▸ **Recorded information**:
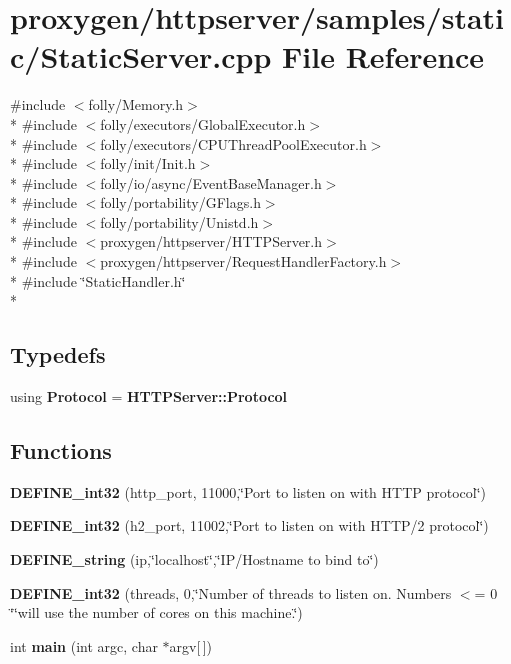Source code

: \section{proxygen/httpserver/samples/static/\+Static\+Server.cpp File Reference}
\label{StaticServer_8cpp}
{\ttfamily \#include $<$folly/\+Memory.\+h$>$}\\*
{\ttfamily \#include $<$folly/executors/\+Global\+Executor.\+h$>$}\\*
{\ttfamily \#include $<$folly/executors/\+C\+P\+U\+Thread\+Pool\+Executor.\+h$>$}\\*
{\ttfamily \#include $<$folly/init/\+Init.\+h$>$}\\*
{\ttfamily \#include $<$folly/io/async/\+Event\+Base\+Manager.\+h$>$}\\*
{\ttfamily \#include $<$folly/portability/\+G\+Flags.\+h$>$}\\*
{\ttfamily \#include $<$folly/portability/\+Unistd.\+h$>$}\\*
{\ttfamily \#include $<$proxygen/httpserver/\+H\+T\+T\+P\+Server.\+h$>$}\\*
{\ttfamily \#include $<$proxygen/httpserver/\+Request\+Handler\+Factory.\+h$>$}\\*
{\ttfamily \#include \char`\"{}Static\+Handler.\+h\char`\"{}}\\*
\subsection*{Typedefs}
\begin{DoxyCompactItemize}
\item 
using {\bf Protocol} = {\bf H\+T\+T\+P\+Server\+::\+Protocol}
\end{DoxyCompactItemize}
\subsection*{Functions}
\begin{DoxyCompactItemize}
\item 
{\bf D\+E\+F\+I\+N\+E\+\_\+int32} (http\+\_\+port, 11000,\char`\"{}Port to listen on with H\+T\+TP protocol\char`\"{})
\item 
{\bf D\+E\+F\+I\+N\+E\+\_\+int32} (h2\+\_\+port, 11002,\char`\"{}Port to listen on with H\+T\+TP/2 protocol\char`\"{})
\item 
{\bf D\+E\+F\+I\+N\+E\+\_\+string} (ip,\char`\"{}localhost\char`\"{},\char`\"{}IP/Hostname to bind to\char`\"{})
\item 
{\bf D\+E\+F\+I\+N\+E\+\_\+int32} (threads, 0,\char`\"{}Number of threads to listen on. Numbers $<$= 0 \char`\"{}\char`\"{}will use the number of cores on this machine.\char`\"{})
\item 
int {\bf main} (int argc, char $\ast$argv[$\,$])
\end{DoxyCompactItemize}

▸ **Work instructions**: Wherever the word "portability" turns up in the records, copy out the line it is on.

▸ **Answer section**:
{\ttfamily \#include $<$folly/portability/\+G\+Flags.\+h$>$}\\*
{\ttfamily \#include $<$folly/portability/\+Unistd.\+h$>$}\\*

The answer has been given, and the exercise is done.